Over 90 per cent of all plastic ever produced has not been recycled, with the material typically ending up in landfill, or entering waterways and breaking down into toxic microplastics. An estimated 1.56 billion face masks will have ended up in the ocean in 2020, according to a report from conservation charity OceansAsia.
Of course, given the massive threat to human life posed by Covid, even the most ardent environmentalist would surely give ground to some increased plastic waste. But a shifting view of plastic, from something that is a danger to the planet to something that is “safe and hygienic”, risks halting decades of hard-won progress in tackling plastic pollution.
Is there a credible alternative to massive amounts of disposable PPE in a pandemic? Advocacy groups such as Healthcare Without Harm Europe call for measures like the adoption of reusable gowns and hand-washing when sterile gloves aren’t needed. One UK hospital managed to reduce non-sterile glove use by 30 per cent by encouraging good hand-hygiene practices.
Until the 1960s, reusable face masks were used in hospitals. Studies at the time attested to their quality and even superiority over plastic masks. But with large-scale production of medical-grade reusable masks having stopped, it is impossible to conduct similar studies today.
The Brighton and Sussex Medical School researchers who modelled how to assess the carbon impact of PPE in the NHS also modelled how improved sustainability practices could reduce that impact. They estimate that UK manufacturing, maximised recycling, as well as advocating hand-washing instead of gloves, could reduce the overall carbon impact of PPE by 75 per cent.

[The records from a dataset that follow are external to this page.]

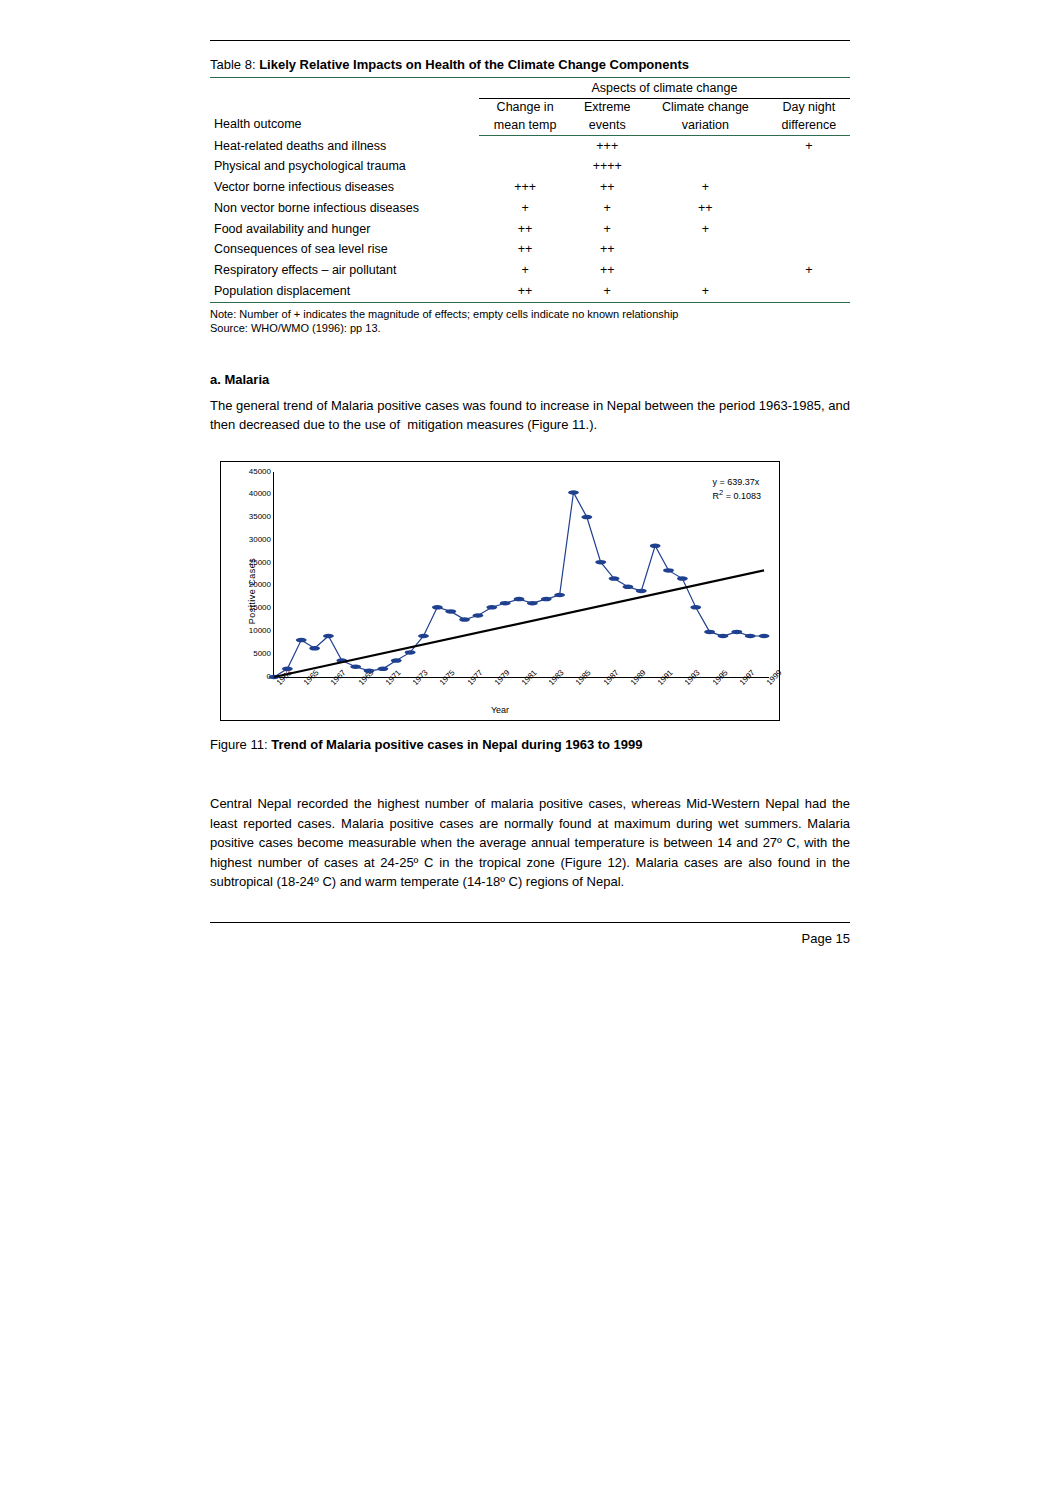Table 8: Likely Relative Impacts on Health of the Climate Change Components
| Health outcome | Aspects of climate change |
| --- | --- |
| Change in | Extreme | Climate change | Day night |
| mean temp | events | variation | difference |
| Heat-related deaths and illness | | +++ | | + |
| Physical and psychological trauma | | ++++ | | |
| Vector borne infectious diseases | +++ | ++ | + | |
| Non vector borne infectious diseases | + | + | ++ | |
| Food availability and hunger | ++ | + | + | |
| Consequences of sea level rise | ++ | ++ | | |
| Respiratory effects – air pollutant | + | ++ | | + |
| Population displacement | ++ | + | + | |
Note: Number of + indicates the magnitude of effects; empty cells indicate no known relationship
Source: WHO/WMO (1996): pp 13.
a. Malaria
The general trend of Malaria positive cases was found to increase in Nepal between the period 1963-1985, and then decreased due to the use of mitigation measures (Figure 11.).
Positive Cases
Year
45000
40000
35000
30000
25000
20000
15000
10000
5000
0
1963
1965
1967
1969
1971
1973
1975
1977
1979
1981
1983
1985
1987
1989
1991
1993
1995
1997
1999
y = 639.37x
R2 = 0.1083
Figure 11: Trend of Malaria positive cases in Nepal during 1963 to 1999
Central Nepal recorded the highest number of malaria positive cases, whereas Mid-Western Nepal had the least reported cases. Malaria positive cases are normally found at maximum during wet summers. Malaria positive cases become measurable when the average annual temperature is between 14 and 27º C, with the highest number of cases at 24-25º C in the tropical zone (Figure 12). Malaria cases are also found in the subtropical (18-24º C) and warm temperate (14-18º C) regions of Nepal.
Page 15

“Healthcare is not exempt from working towards net-zero carbon economy,” the study’s lead researcher, Chantelle Rizan, told the New Statesman. “We know that environmental disruption will be a major threat to human health. As healthcare professionals we need to develop sustainable ways of delivering health and healthcare.”
Nevertheless, when the world finds itself in an emergency, as in March 2020, perhaps it will always be a stretch to make sustainable practices a priority.
“Reusable masks are now being recommended by a lot of governments for the general population, and that’s great,” says Francesca Villiani, from health and security services company International SOS. “However, in a hospital setting there are different requirements. I wouldn’t ask any one of the doctors risking their life in a Covid ward every day to not use PPE.”
For Viliani, the only way to ensure that medical emergencies can be dealt with in a sustainable way is to prevent them from happening in the first place.
“We shouldn’t be in the middle of a pandemic,” she says. “We have known about the importance of pandemic preparedness since Sars in 2000, then with avian flu, and swine flu in 2009. PPE is the very last line of defence: if all countries had been ready for a pandemic and not let it take over in the way that it has done, we would not be here.”